=== Begin Enclosure ===

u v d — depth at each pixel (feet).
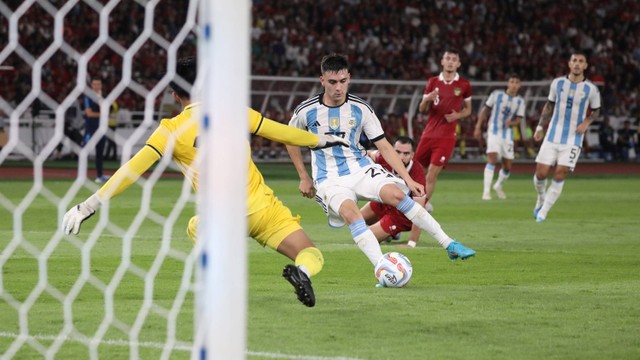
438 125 91.81
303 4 234.99
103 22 26.99
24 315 39.68
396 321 40.68
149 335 36.86
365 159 53.57
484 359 34.09
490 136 113.09
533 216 92.99
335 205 51.52
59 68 188.24
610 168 191.52
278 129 38.24
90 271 53.36
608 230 80.84
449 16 247.09
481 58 244.01
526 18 253.85
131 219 83.87
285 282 50.98
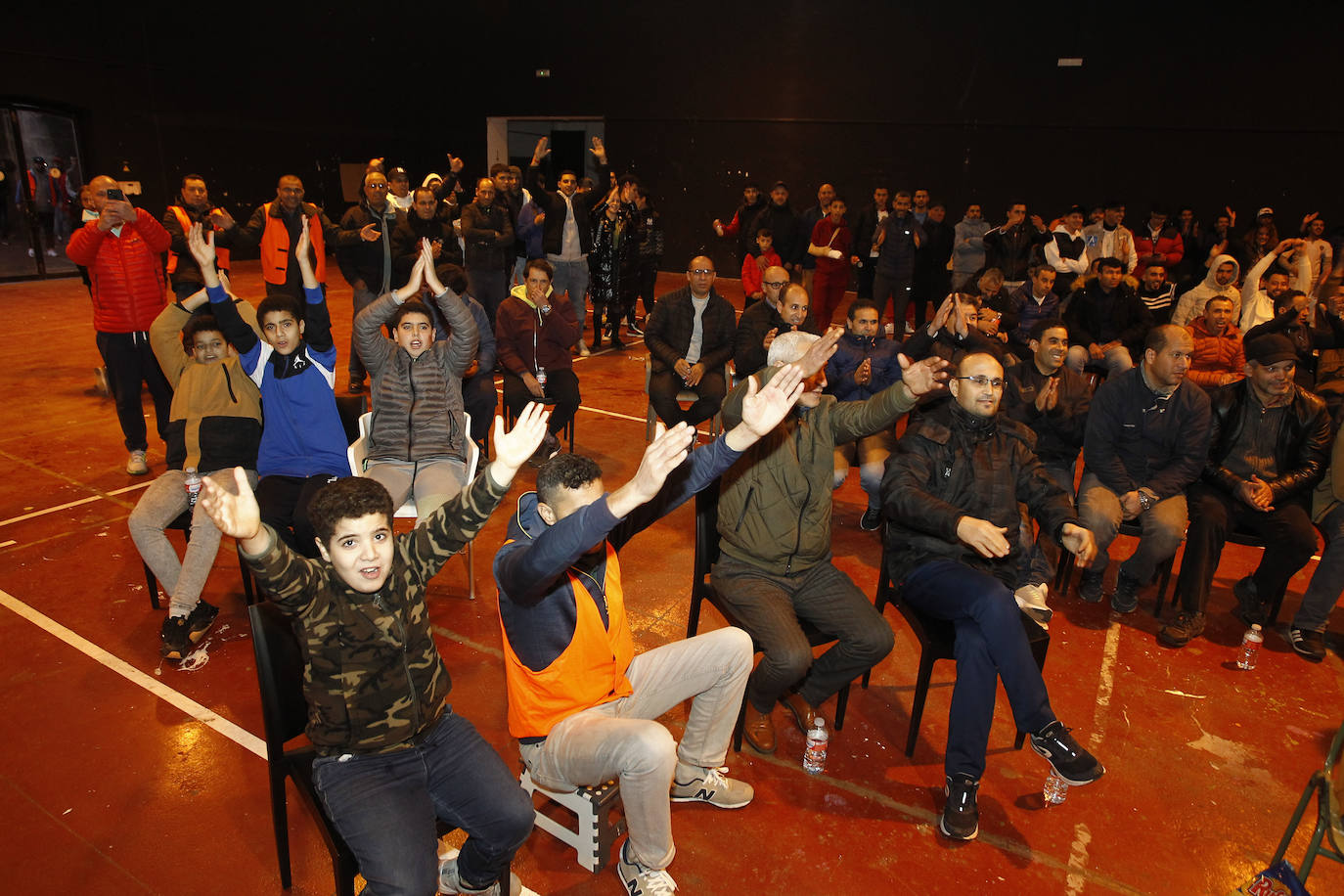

=== End Enclosure ===

PROBLEM |
Images stay out; everything else in the records must be given again exactly.

SOLVED PROBLEM |
u v d — depth at each pixel (feet).
438 125 91.81
303 4 234.99
103 22 26.99
24 315 39.68
396 321 40.68
149 335 36.86
365 159 53.57
484 359 34.09
490 136 113.09
533 216 92.99
335 205 51.52
59 68 188.24
610 168 191.52
278 129 38.24
90 271 53.36
608 230 80.84
449 16 247.09
481 58 244.01
526 18 253.85
131 219 83.87
285 282 50.98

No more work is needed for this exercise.